Thursday, August 18, 2011

A new South African day

We strolled out in a bright Joburg morning, warmer than it should be, sipping Seattle cappuccinos from a garage which have become something of a tradition.

Wits is grey-brown dirty classical, a Teutonic pillared presence. In the winter sun, corners are sharper, edges brighter, brown palletted, Vaal beautiful.

We joined a collection of society to protest the Secrecy Act, grannies in twin sets and pearls from Hyde Park sat next to grannies in polyester skirts and head scarves, not from Hyde Park. A mixed gathering it was indeed, several mentions of ANC credentials though with a noted absence of an ANC rent-a-crowd. The leader of COSATU but none of his followers. Nadine Gordimer, who announced she and Andre Brink had written personally to President Jacob Zuma in July, but received no response.

We toyi-toyi-ed through downtown Johannesburg and up to the Constitutional Court, raising posters to passing vehicles and singing snatches of half learned songs and learning new ones quickly:

"My mother, my mother was a kitchen girl, and
My father, my father was a garden boy, and that,
That is why I'm a socialist, a socialist, a socialist."

Coming home, we walked through the inner city. Buildings towered above us, seemingly a monument to the 1970s with little windows concealing big secrets.
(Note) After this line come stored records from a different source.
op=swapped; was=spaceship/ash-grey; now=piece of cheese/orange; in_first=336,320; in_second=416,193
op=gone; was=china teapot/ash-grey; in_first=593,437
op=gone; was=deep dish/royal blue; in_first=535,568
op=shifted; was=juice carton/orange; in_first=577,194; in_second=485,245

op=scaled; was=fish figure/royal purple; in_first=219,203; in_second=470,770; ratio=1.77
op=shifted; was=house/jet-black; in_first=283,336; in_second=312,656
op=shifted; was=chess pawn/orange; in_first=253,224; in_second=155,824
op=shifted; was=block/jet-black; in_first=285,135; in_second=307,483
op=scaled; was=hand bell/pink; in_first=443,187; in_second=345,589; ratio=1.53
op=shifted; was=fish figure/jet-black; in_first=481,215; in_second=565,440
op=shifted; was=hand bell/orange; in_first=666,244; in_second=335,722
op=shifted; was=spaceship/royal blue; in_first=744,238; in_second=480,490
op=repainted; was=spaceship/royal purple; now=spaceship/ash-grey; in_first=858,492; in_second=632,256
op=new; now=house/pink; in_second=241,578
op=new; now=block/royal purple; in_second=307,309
More browns, more winter beautiful. Down Jan Smuts, we paused to look at rock seams in the roadside embankment and found a placard explaining their importance which we would have missed but for being on foot.

We stopped and asked for help with taxi signals down toward Emmerentia. "After robot!" landed us at a Bollywood Men's Hairdresser where R30 and 10mins will get Lionel a haircut and a head massage and me an opportunity to observe Bollywood music videos shot in snow.
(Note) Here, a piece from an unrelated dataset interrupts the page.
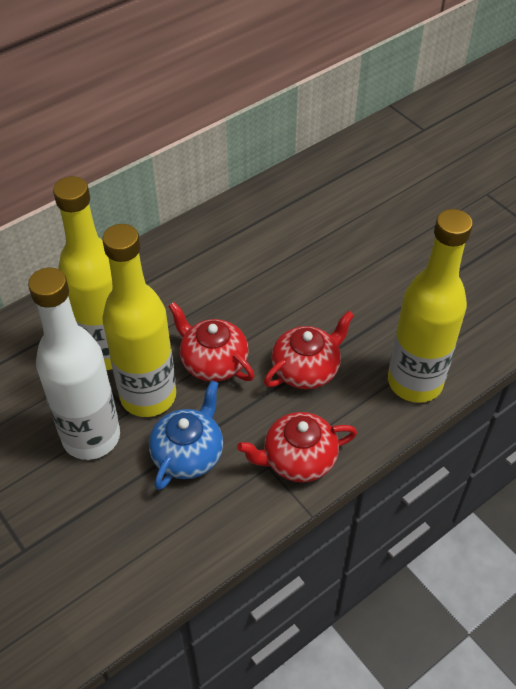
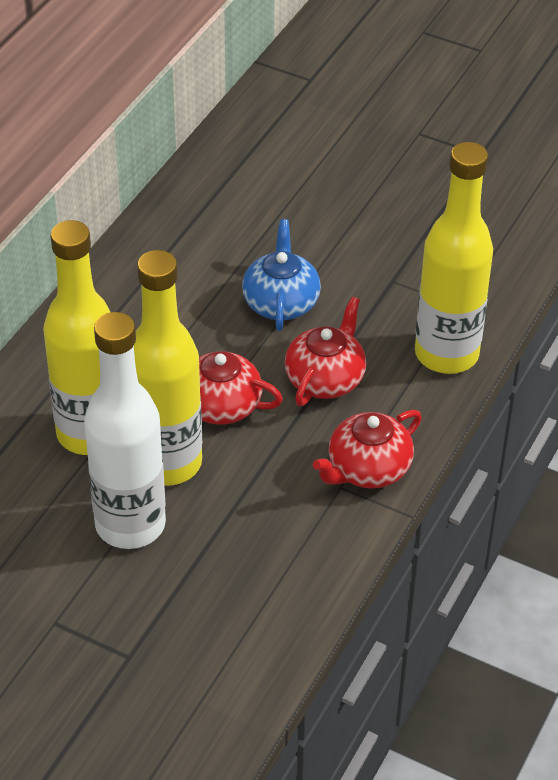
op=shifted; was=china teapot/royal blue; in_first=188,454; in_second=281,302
We had to change taxis in Randburg to redirect to Rosebank. Sitting on the back seat, we encountered an everyday South African marvel which I love; everyone passes their monies forward, asking for change, which is passed back by other passengers. The traveller at the front ultimately collects everyone's fares on behalf of the driver. The transactions are done entirely on a system of trust. Woe betide the whitey who doesn't pay attention to the R8.50s and gets it wrong.

We stopped for beer (South Africa's anti-alcohol legislation requiring us to stockpile in order to drink on Sunday) and got into an emptier taxi to continue on home. Here, no one passed their money forward, presumably because they were all travelling to Alex or further and had much more time to pay. Yet a "short right!" took us only 3 or 4kms down the road to Rosebank where we hopped out and, to our consternation, were roundly shat on by the taxi driver for violating the trust and not paying.

Embarrassed at ourselves, tired and holding our beer, we strolled between the high walls and electric gates of Rosebank-inner. We passed two black women, walking their dogs along the pavement. The dogs suddenly began barking at us furiously. What the new South Africa looks like, with us in it.

Cows in Nairobi

I spent five days in Nairobi in early August. I did not see much of the city besides the airport, the Silver Springs Hotel and the road between. But, sitting in traffic and crawling around-a-round-about, I did not miss the Marabou storks perched in the thorn trees, the sinister "Valkyries of Nairobi".

I learned a valuable lesson in Nairobi, presenting a Water Footprint training session to an important and sophisticated audience who made me sweat and challenged me in a delightful yet damp way. The lesson I learned was: I may have an Masters in economics and above average mathematical abilities, but I know very little about cows.

This become problematic when one has sensitive numbers and is presenting a case study off the cuff to people who know lots about cows. It turns out a 2 tonne animal is approximately a rhino and cows are more in the range of 0.4-0.8 tonnes.

As I attempted to use the weight of a 2 tonne cow in my denominator to correct my too big, uninteresting numbers, a very polite hand was raised and a gentleman asked :
"Is that realistic?"

He was too polite to ignore. I caved and my rhino-cow and perfect, "indicative" results were sacrificed to the God of Average Case Studies. The cow we used was skinnier and told a less useful story.